Now as an over-achiever with a fear of being found out as an inadequate imposter (yeah, yeah, enough with the armchair psychology, Dave), I dread failure. Which makes doing something like going to my boss and telling him how I’ve felt really overwhelmed with my workload of late (i.e., “I can’t hack it!” if that’s how someone would want to interpret it) just seriously insane, as well as exhaustingly daunting to even consider.
But it is, perhaps, a sign of said overwhelming, that I did just that.
I actually typed out an outline of stuff that was troubling me, and couched it (honestly) not as a bitch session about how much work was being dumped on my poor little head, but my concern that I was not keeping up with things, or keeping up with them well enough, and that my clients, staff, and management were going to suffer for it.
I noted (just to give an example) my realization from a week or two back that my informal metric as to whether I was “keeping up” was whether, when I went home at the end of the day, I’d opened all my e-mail. Not that I’d actually done whatever critical things were called for in same. But if I’d read it all, replied to things that needed immediate replies, and put the rest on my to-do list (whether I was able to-do it or not), I was feeling … well, not successful, but at least not a failure. At least I was paying off the interest, even if the principle wasn’t going down much, right?
In reality, that feels to me like a pretty pathetic metric, and that it was what I was reduced to was part of what led me to take this step.
I am not going to go into much detail (obviously) in the conversation, but his response was:
- Gladness that I’d called (i.e., that I’d acted on a concern like this, whether accurate or not).
- Recognition of the mongo workload I was carrying.
- Advanced notification of some future things likely to happen that would assist in the problems I was facing.
- Some immediate advice on things I could be doing better.
- An assurance that he had no problems with the quality of my work, and that he had complete confidence in me.**
Which, in sum, doesn’t make my job any easier come Monday. But it was … gratifying. And a relief. And a, “I’m glad he didn’t say, yeah, Dave, I’m sorely disappointed in you and I plan on demoting you to second assistant code scrubber, with a 90% reduction in pay.” And a sense that, yeah, I was really glad I’d called him, too.

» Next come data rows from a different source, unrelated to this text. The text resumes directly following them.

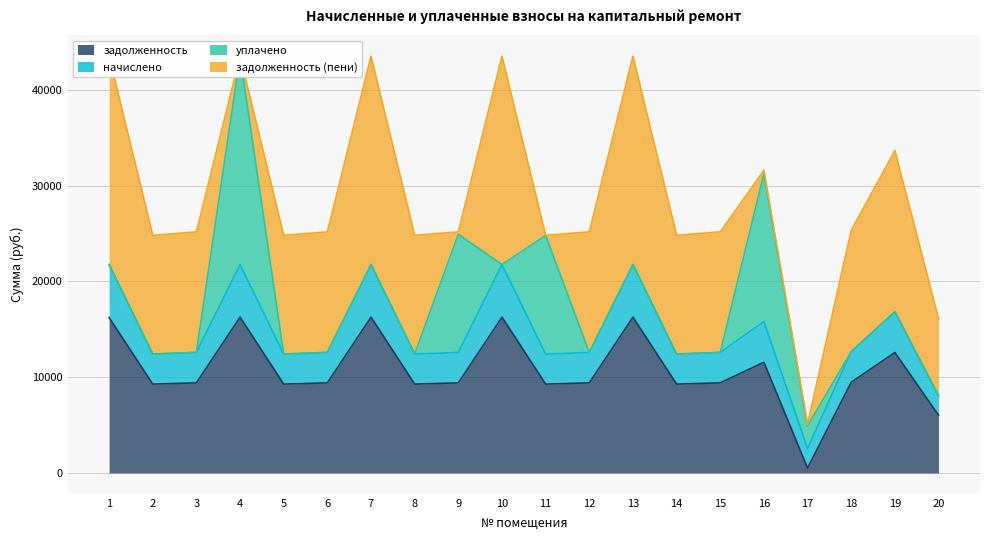

Which series has the largest total across all categories?

задолженность (пени)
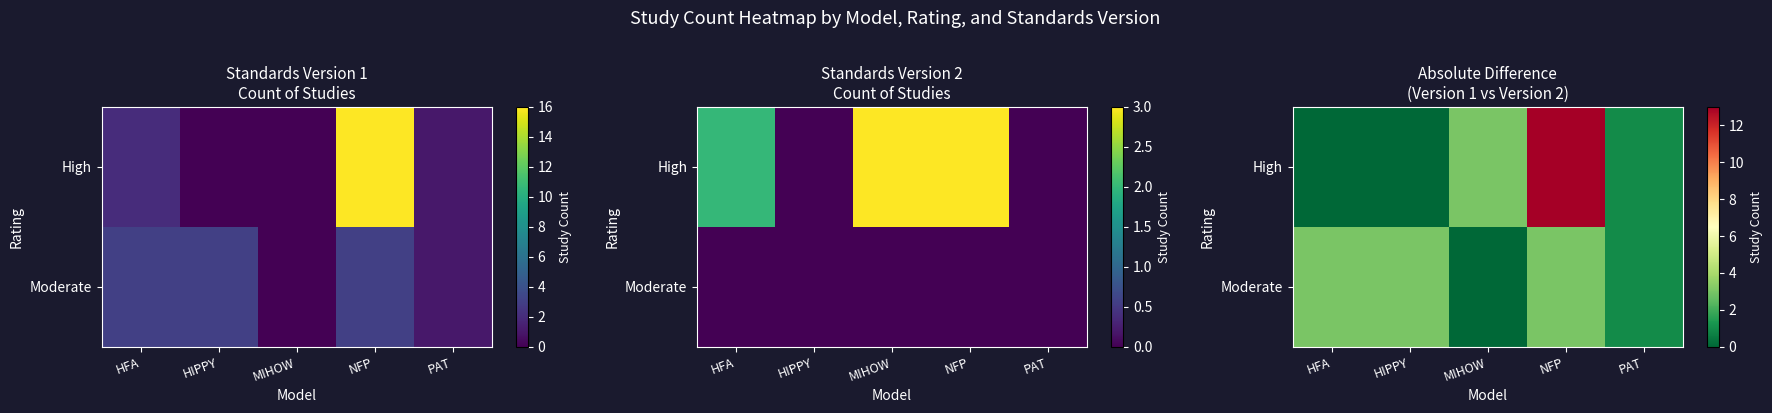

How many data points in High are less than 1?

2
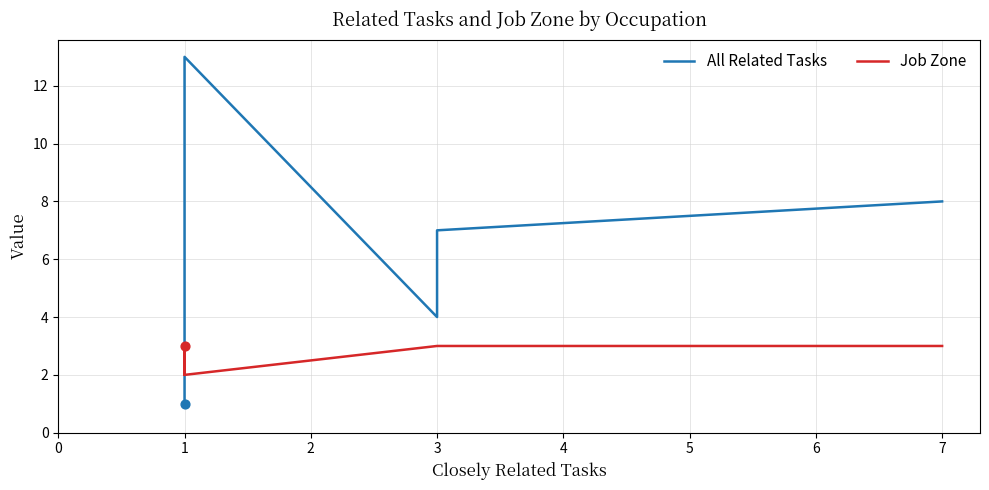

Which series has the largest total across all categories?

All Related Tasks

Then I sat back and took many, many deep breaths. 🙂
“You gain strength, courage, and confidence by every experience in which you really stop to look fear in the face. You must do the thing which you think you cannot do.” — Eleanor Roosevelt
* For those who care, I vet these sorts of job-related posts for three things:
- Am I disclosing any company information that competitors would find of value or clients would find disturbing?
- Am I disclosing anything identifiable about any staff member, especially anyone who works for me?
- Am I disclosing anything that my present or future employer would find troubling (either that it happened or that I talked about it)?
I try to err on the side of caution in all of those — for #2, for example, I triple-scrub identifying factors and occurrences to the point where readers can still get the point I’m making, but no principal involved would ever have a beef with me, or possibly even recognize themselves.
** And I’m not trolling for compliments here, by any means — Margie keeps me well-supplied with them, for one thing. I’m only discussing this because, well, it’s part of my life, and this here blog serves as a diary/journal as much as a broadcast — but, since it is also a broadcast and I’ve been kvetching about this stuff for a while, all y’all have a certain right to hear “the rest of the story.”